Baransu, İstanbul Cumhuriyet Başsavcılığı Terör ve Örgütlü Suçlar Bürosu tarafından, “Balyoz Planı” davasında yargılanan bazı sanıklara ”kumpas” kurulduğu iddiasına ilişkin yürütülen soruşturma kapsamında, dosya üzerinden tutuklanma istemiyle mahkemeye sevk edildi.
“Suç işlemek amacıyla örgüt kurmak”, “devletin güvenliğine, iç veya dış siyasal yararlarına ilişkin belgeleri yok etmek”, “devletin güvenliği, iç veya dış siyasal yararları bakımından gizli kalması gereken bilgileri temin etme” ve “devletin güvenliği, iç veya dış siyasal yararları bakımından gizli kalması gereken bilgileri açıklama” suçlarından nöbetçi İstanbul 5. Sulh Ceza Mahkemesi’ne sevk edilen Baransu’nun sorgulama işlemi yaklaşık 2 saat sürdü.

━━━━━━

▶ Alıştırma Yönergesi: Kaynak metinde "Baransu, İstanbul Cumhuriyet" ifadesinden başlayıp "2 saat sürdü." ifadesine kadar uzanan bölümün tamamını hiçbir değişiklik yapmadan yazın.

▶ Veri Kesiti:
━━━━━━

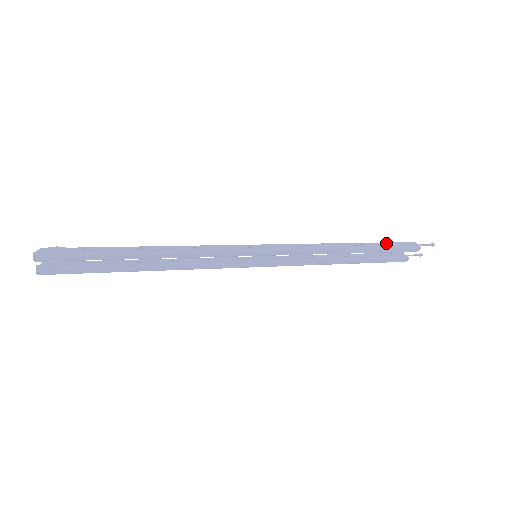
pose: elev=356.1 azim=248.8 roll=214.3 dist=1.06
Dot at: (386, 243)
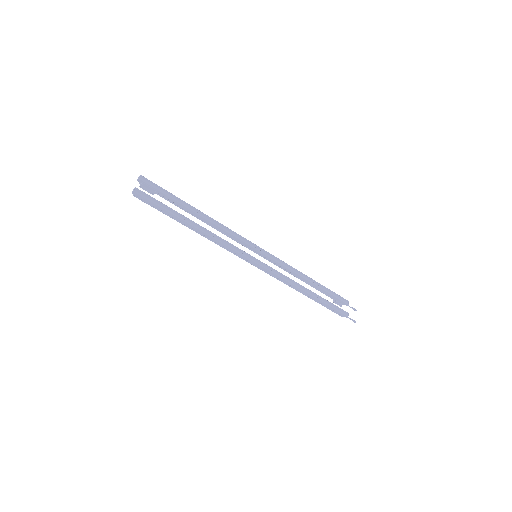
Dot at: occluded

━━━━━━

▶ Tamamlanmış Alıştırma:
Baransu, İstanbul Cumhuriyet Başsavcılığı Terör ve Örgütlü Suçlar Bürosu tarafından, “Balyoz Planı” davasında yargılanan bazı sanıklara ”kumpas” kurulduğu iddiasına ilişkin yürütülen soruşturma kapsamında, dosya üzerinden tutuklanma istemiyle mahkemeye sevk edildi.
“Suç işlemek amacıyla örgüt kurmak”, “devletin güvenliğine, iç veya dış siyasal yararlarına ilişkin belgeleri yok etmek”, “devletin güvenliği, iç veya dış siyasal yararları bakımından gizli kalması gereken bilgileri temin etme” ve “devletin güvenliği, iç veya dış siyasal yararları bakımından gizli kalması gereken bilgileri açıklama” suçlarından nöbetçi İstanbul 5. Sulh Ceza Mahkemesi’ne sevk edilen Baransu’nun sorgulama işlemi yaklaşık 2 saat sürdü.